Article 58 of Decree 145/2020 provides new types of time periods which are included in paid working hours. In particular,

  • Time periods over which trainees and apprentices directly perform or participate in performance of work;

  • Time periods over which employees who are members of the management board of the internal employee representative organization are employed to perform their duties;

  • Time spent on health check, medical examination for occupational diseases, medical evaluation for determination of work capacity reduction due to occupational accidents or diseases if arranged or required by the employer; and

  • Time spent on registration and medical examination for military service if the employees are paid for as prescribed by military service laws.

Employees’ consents on working overtime

Except for special cases provided by the Labor Code 2019, when organizing overtime work, the employer must obtain the employee’s consent on (1) overtime hours, (2) overtime location, and (3) overtime works.

Cases in which overtime work exceeding 200 hours but not exceeding 300 hours are permissible

In addition to the cases provided under the Labor Code 2019, the employer may also organize overtime work exceeding 200 hours but not exceeding 300 hours in the following cases:

  • The works are urgent and cannot be delayed due to objective factors that are directly relevant to performance of state agencies and units, except the cases specified in Article 108 of the Labor Code 2019;

  • Provision of public services; medical services; educational and vocational training services; and

  • Production and business operation works at enterprises whose normal working hours do not exceed 44 hours per week.

Salary payable to untaken annual leave

Under Decree 145/2020, the salary as the basis for paying an employee for untaken annual leave is now the salary written in his/her employment contract of the month preceding the month in which the employee loses his/her job or is retrenched. This new regulation seems to suggest that in order to have a clear basis to claim full salary for untaken annual leave, an employee should demand a written amendment to his/her labor contract if there is any salary increase.

Room for milking and breast milk storage

Employer having 1000 female employees or more must maintain a room for milking and breast milk storage.
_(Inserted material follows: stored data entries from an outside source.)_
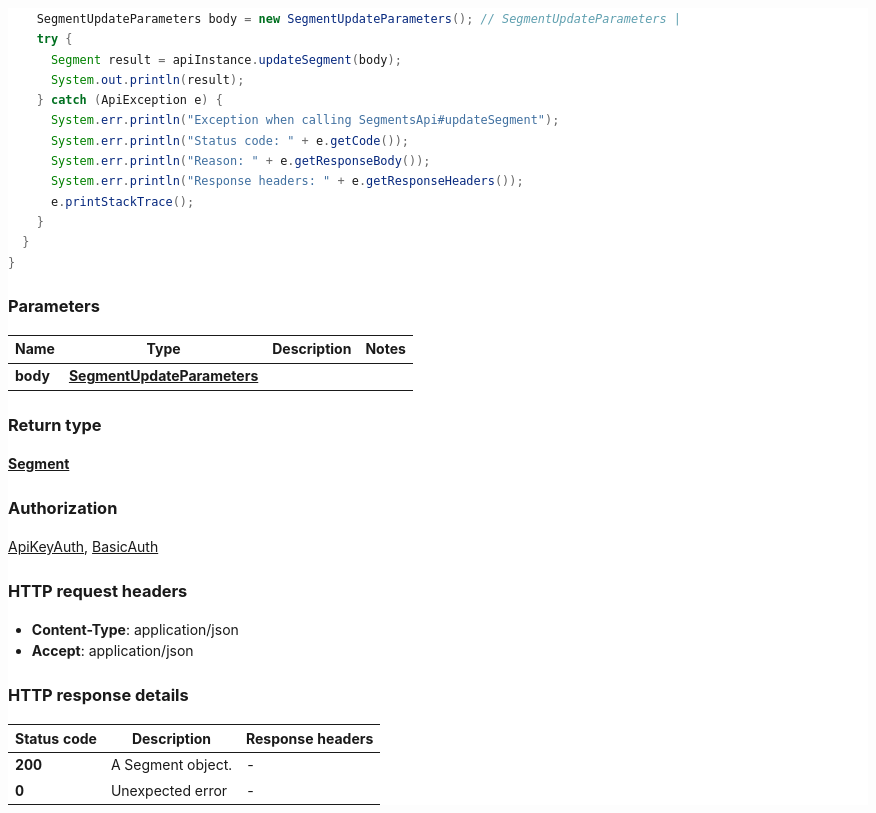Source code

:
 ```java
    SegmentUpdateParameters body = new SegmentUpdateParameters(); // SegmentUpdateParameters | 
    try {
      Segment result = apiInstance.updateSegment(body);
      System.out.println(result);
    } catch (ApiException e) {
      System.err.println("Exception when calling SegmentsApi#updateSegment");
      System.err.println("Status code: " + e.getCode());
      System.err.println("Reason: " + e.getResponseBody());
      System.err.println("Response headers: " + e.getResponseHeaders());
      e.printStackTrace();
    }
  }
}
```

### Parameters

Name | Type | Description  | Notes
------------- | ------------- | ------------- | -------------
 **body** | [**SegmentUpdateParameters**](SegmentUpdateParameters.md)|  |

### Return type

[**Segment**](Segment.md)

### Authorization

[ApiKeyAuth](../README.md#ApiKeyAuth), [BasicAuth](../README.md#BasicAuth)

### HTTP request headers

 - **Content-Type**: application/json
 - **Accept**: application/json

### HTTP response details
| Status code | Description | Response headers |
|-------------|-------------|------------------|
**200** | A Segment object. |  -  |
**0** | Unexpected error |  -  |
Sexual harassment in workplace

Decree 145/2020 introduces a new set of regulations on preventing sexual harassment in workplace. In particular,

  • Sexual harassment may occur in the form of a request, demand, suggestion, threat, use of force to have sex in exchange for any work-related interests; or any sexual acts that thus creates an insecure and uncomfortable work environment and affects the mental, physical health, performance and life of the harassed person;

  • Sexual harassment in the workplace includes: (1) actions, gestures, physical contact with the body of a sexual or suggestive nature; (2) verbal sexual harassment: sexual or suggestive comments or conversations in person, by phone or through electronic media; and (3) non-verbal sexual harassment: body language; display, description of sex or sexual activities whether directly or through electronic media;

  • The internal labor rules of the employer must contain the regulations on preventing and combating sexual harassment in workplace; and

  • Other rights and obligations of the employer and employees regarding preventing and combating sexual harassment in workplace.